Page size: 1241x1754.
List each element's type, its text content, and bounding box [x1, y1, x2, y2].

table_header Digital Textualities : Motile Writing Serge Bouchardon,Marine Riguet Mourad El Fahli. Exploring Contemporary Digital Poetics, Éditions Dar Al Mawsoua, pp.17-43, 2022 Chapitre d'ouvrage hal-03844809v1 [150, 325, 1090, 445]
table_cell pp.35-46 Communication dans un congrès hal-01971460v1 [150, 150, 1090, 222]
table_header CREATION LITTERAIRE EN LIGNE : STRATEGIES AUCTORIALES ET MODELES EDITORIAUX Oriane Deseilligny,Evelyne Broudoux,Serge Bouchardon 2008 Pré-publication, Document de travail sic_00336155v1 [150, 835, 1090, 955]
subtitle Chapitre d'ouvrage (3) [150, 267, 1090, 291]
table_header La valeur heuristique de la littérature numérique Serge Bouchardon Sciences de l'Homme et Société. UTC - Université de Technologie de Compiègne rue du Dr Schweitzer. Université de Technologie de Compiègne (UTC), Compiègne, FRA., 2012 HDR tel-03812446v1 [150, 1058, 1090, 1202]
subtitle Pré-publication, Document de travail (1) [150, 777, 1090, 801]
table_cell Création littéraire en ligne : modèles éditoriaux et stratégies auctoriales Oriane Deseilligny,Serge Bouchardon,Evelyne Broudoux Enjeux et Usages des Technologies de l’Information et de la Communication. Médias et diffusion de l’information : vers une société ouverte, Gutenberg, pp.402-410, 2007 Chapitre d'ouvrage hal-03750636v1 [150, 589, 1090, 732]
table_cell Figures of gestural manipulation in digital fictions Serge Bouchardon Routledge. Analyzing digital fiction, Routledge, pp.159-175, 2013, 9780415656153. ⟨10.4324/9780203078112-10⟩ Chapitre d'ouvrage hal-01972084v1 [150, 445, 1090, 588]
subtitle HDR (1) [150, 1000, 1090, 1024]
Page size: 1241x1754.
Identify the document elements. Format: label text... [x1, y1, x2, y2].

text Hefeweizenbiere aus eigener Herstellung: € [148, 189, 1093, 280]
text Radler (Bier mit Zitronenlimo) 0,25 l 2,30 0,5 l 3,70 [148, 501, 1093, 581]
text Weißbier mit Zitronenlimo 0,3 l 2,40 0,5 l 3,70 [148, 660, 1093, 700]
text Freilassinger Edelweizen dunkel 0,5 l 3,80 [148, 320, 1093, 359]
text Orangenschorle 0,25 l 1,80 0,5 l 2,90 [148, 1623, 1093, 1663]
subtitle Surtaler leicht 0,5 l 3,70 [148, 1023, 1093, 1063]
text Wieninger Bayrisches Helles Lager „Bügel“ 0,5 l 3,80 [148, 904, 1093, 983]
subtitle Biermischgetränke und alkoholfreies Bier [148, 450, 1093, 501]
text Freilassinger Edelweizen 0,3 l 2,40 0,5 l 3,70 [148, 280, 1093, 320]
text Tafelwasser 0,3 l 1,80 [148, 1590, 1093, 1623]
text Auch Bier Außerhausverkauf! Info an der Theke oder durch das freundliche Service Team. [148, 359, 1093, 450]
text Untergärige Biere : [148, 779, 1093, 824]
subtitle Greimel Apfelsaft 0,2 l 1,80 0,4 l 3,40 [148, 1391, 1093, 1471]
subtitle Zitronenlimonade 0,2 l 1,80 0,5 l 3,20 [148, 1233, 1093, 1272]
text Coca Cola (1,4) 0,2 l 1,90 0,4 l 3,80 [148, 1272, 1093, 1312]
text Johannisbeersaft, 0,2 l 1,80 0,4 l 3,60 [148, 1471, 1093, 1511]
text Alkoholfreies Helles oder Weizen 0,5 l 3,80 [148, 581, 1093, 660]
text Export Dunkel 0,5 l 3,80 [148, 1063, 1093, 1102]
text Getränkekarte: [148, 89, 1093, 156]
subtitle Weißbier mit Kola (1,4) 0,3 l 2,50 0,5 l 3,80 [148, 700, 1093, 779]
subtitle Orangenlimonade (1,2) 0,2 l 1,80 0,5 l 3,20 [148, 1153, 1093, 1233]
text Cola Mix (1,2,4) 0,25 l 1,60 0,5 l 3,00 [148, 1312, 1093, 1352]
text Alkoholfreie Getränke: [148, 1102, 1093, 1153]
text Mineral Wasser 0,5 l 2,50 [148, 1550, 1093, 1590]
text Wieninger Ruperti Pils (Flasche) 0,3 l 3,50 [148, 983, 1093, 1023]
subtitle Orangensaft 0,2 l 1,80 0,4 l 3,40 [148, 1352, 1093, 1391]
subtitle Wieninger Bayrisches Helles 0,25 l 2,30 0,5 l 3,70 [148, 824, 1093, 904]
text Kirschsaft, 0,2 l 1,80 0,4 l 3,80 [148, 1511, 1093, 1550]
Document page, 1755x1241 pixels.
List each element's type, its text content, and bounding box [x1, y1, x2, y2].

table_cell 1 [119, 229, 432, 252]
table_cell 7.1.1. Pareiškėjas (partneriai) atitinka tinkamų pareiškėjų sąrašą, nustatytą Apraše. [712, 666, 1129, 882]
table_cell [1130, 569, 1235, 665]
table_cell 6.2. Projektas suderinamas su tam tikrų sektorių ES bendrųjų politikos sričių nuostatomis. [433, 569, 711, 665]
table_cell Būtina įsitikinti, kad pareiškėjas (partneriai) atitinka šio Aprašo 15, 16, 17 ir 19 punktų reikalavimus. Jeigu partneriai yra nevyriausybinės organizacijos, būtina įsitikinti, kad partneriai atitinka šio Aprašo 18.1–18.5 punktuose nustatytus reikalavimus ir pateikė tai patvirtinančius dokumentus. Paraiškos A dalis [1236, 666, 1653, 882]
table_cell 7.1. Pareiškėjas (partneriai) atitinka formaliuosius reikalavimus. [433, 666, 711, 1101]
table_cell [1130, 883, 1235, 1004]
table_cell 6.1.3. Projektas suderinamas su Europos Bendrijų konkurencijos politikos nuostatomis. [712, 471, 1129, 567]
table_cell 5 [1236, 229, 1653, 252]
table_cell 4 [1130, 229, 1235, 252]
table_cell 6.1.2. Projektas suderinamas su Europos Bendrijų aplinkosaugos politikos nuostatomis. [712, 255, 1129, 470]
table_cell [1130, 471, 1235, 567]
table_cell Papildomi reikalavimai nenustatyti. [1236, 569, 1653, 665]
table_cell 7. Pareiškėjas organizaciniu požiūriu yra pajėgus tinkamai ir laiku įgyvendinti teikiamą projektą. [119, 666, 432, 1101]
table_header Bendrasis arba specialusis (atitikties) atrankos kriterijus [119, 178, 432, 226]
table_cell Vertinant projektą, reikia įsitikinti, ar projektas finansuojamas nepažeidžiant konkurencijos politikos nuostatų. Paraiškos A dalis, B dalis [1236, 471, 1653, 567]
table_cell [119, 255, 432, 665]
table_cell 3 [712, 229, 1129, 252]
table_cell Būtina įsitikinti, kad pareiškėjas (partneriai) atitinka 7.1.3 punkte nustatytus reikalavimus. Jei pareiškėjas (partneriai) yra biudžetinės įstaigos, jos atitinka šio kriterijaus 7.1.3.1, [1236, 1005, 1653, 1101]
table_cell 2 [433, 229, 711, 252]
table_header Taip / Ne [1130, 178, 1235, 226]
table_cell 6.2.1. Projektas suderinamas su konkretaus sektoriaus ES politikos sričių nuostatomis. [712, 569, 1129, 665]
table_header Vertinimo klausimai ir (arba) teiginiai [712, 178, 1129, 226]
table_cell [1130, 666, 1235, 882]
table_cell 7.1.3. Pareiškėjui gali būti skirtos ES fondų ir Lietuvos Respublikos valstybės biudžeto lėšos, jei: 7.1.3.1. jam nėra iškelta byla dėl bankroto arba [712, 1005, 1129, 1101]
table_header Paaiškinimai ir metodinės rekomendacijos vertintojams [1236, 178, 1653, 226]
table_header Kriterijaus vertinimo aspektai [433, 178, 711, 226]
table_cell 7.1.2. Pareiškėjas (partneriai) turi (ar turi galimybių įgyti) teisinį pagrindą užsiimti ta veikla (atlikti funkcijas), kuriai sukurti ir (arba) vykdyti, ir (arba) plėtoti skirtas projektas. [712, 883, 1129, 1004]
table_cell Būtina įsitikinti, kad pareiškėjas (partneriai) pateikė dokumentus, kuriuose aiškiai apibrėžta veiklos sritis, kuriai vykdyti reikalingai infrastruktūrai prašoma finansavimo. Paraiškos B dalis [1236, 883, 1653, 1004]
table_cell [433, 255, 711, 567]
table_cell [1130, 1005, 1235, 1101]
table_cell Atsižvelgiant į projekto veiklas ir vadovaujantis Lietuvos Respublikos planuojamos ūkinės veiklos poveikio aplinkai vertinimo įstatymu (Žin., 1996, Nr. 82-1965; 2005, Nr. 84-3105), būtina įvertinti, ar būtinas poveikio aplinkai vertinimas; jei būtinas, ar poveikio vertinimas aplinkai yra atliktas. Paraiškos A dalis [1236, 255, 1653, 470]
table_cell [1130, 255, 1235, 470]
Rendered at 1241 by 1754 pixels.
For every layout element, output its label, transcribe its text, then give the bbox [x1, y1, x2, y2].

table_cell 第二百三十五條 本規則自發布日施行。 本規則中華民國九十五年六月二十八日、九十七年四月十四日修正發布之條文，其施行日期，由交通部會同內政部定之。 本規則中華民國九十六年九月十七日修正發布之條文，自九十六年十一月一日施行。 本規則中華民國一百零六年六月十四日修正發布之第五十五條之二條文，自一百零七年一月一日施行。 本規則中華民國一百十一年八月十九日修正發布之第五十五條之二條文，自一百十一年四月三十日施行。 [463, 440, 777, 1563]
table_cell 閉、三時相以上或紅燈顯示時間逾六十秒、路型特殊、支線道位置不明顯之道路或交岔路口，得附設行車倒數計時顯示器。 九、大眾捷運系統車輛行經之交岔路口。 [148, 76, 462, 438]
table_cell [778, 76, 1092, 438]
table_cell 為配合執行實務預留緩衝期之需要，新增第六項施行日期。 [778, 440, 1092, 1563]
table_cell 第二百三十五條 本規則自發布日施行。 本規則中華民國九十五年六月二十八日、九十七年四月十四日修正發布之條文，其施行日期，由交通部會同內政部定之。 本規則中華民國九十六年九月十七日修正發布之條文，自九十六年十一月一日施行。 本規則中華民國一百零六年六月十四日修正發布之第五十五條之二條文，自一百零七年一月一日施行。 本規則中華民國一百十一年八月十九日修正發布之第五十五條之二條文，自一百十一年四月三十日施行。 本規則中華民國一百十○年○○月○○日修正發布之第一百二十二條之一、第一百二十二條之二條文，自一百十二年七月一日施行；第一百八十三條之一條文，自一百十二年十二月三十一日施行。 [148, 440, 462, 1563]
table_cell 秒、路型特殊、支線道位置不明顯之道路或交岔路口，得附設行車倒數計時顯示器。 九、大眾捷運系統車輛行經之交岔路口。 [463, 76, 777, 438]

Short problem
Copy out the lines of the records above, beginning at the line that has "440, 777, 1563]" and stopping after the line that has "table_cell [778, 76, 1092, 438]".

The completed task
table_cell 第二百三十五條 本規則自發布日施行。 本規則中華民國九十五年六月二十八日、九十七年四月十四日修正發布之條文，其施行日期，由交通部會同內政部定之。 本規則中華民國九十六年九月十七日修正發布之條文，自九十六年十一月一日施行。 本規則中華民國一百零六年六月十四日修正發布之第五十五條之二條文，自一百零七年一月一日施行。 本規則中華民國一百十一年八月十九日修正發布之第五十五條之二條文，自一百十一年四月三十日施行。 [463, 440, 777, 1563]
table_cell 閉、三時相以上或紅燈顯示時間逾六十秒、路型特殊、支線道位置不明顯之道路或交岔路口，得附設行車倒數計時顯示器。 九、大眾捷運系統車輛行經之交岔路口。 [148, 76, 462, 438]
table_cell [778, 76, 1092, 438]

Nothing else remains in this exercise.